Obviously this should hold. It is always better to produce clean errors, mostly instantiation errors, better to flounder forever, even better to loop forever than to fail incorrectly. If all else breaks you can wrap your attempt with freeze(_, G_0). Note that you do need a working toplevel to actually see such floundering goals. SICStus has such a toplevel1, in SWI you need to wrap your query as call_residue_vars(Query_0, Vs) to see all attached constraints.

Consistency

Next you want to ensure that your constraint ensures consistency as much as possible. There are many notions of consistency like, domain and bounds consistency.
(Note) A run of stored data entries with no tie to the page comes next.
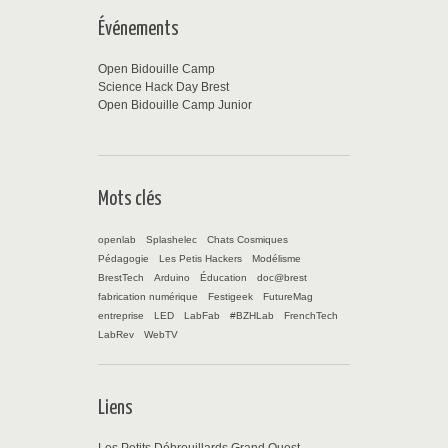
Événements
Open Bidouille Camp
Science Hack Day Brest
Open Bidouille Camp Junior
Mots clés
openlab
Splashelec
Chats Cosmiques
Pédagogie
Les Petis Hackers
Modélisme
BrestTech
Arduino
Éducation
doc@brest
fabrication numérique
Festigeek
FutureMag
entreprise
LED
LabFab
#BZHLab
FrenchTech
LabRev
WebTV
Liens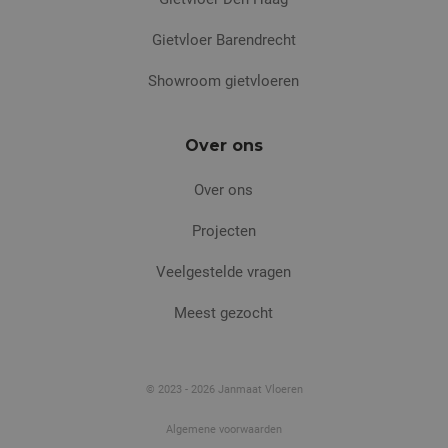
Gietvloer Barendrecht
Showroom gietvloeren
Over ons
Over ons
Projecten
Veelgestelde vragen
Meest gezocht
© 2023 - 2026 Janmaat Vloeren
Algemene voorwaarden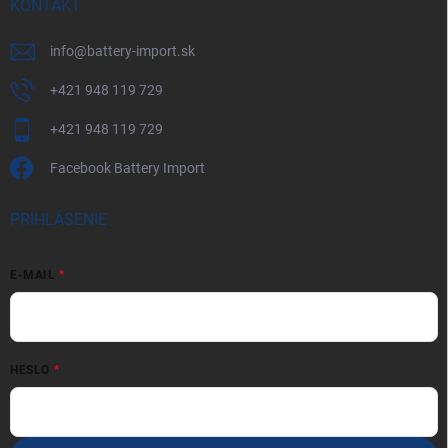
KONTAKT
info
@
battery-import.sk
+421 948 119 729
+421 948 119 729
Facebook Battery Import
PRIHLÁSENIE
E-MAIL
HESLO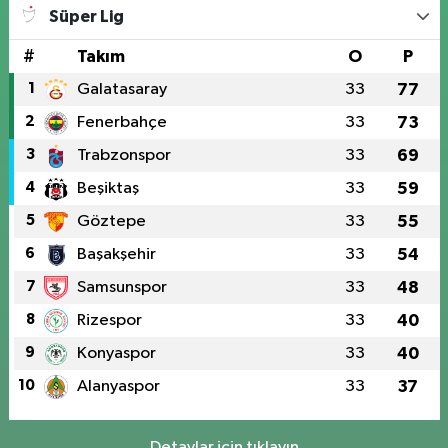
Süper Lig
#
Takım
O
P
1
Galatasaray
33
77
2
Fenerbahçe
33
73
3
Trabzonspor
33
69
4
Beşiktaş
33
59
5
Göztepe
33
55
6
Başakşehir
33
54
7
Samsunspor
33
48
8
Rizespor
33
40
9
Konyaspor
33
40
10
Alanyaspor
33
37
Detaylar için tıklayın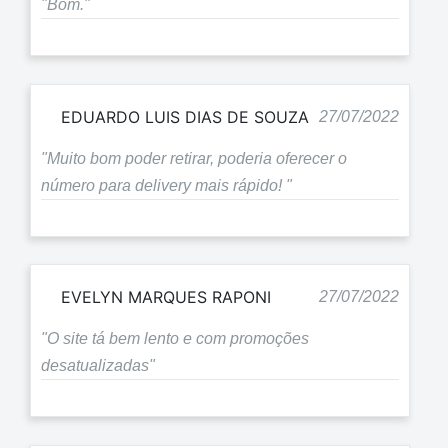
"Bom."
EDUARDO LUIS DIAS DE SOUZA
27/07/2022
"Muito bom poder retirar, poderia oferecer o
número para delivery mais rápido! "
EVELYN MARQUES RAPONI
27/07/2022
"O site tá bem lento e com promoções
desatualizadas"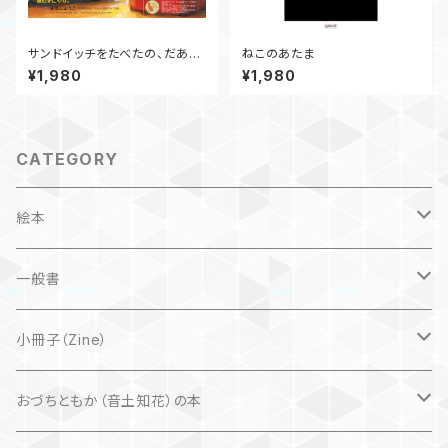
サンドイッチをたべたの、だあ
ねこのあたま
れ？
¥1,980
¥1,980
CATEGORY
絵本
子ども
一般書
自然科学絵本
大人にも
海外翻訳
小冊子（Zine）
楽しいお話
文芸、小説
国内
猫
おづちともか（音土知花）の本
To take your precise requirement think of difgrn/2 and compare it to the built-in dif/2:

difgrn(X, Y) :-
   when((ground(X), ground(Y)), X \== Y).

| ?- difgrn(X, X).
prolog:trig_ground(X,[],[X],_A,_B),
prolog:trig_ground(X,[],[X],_A,_C),
prolog:trig_and(_C,[],_A,_B,_A),
prolog:when(_A,(ground(X),ground(X)),user:(X\==X)) ? ;
no
| ?- dif(X, X).
no


| ?- difgrn([], [_]).
prolog:trig_ground(_A,[],[_A],_B,_C),
prolog:trig_and(_C,[],_B,1,_B),
prolog:when(_B,(ground([]),ground([_A])),user:([]\==[_A]))

| ?- dif([], [_]).
yes

One way to implement dif/2 in full strength is to use the very special condition (?=)/2:

difwh(X,Y) :- when(?=(X,Y), X\==Y).

which should answer your question as best as one can:

In other words, how to correctly implement the behaviour exhibited by dif/2 but with any kind of user-defined relation?

But unfortunately, this does not extend to anything else.

The situation becomes even more complex if one considers consistency between various constraints. Think of X in 1..2, dif(X, 1), dif(X, 2).

Answer projections

(For lack of a better word.) Sometimes you want to see your constraints nicely on the toplevel - and the best way is to represent them as goals that themselves will reestablish the exact state required to represent an answer. See above trig_ground answers, which certainly could be beautified a bit.

Variable projections

Same as answer projections but possible at any point in time, via frozen/2 or copy_term/3.

Subsumption checking

This is useful for diagnostic purposes and loop checks. For purely syntactic terms, there is subsumes_term/2 which ignores constraints. A prerequisite to perform an effective test is to connect each involved variable to the actual constraint. Consider the goal freeze(X, Y = a) and imagine some subsumption checking with Y as an argument. If Y is no longer attached to the information (as it usually is with current implementations of freeze/2) you will come to the wrong conclusion that this Y subsumes b.

Note as for the actual example of dif/2, this was the very first constraint ever (1972, Prolog 0). A more elaborate description gives Michel van Caneghem in L'anatomie de Prolog, InterÉditions 1986 and Lee Naish in Papers about MU-Prolog.


1 Half-true. For library(clpfd) you need assert(clpfd:full_answer).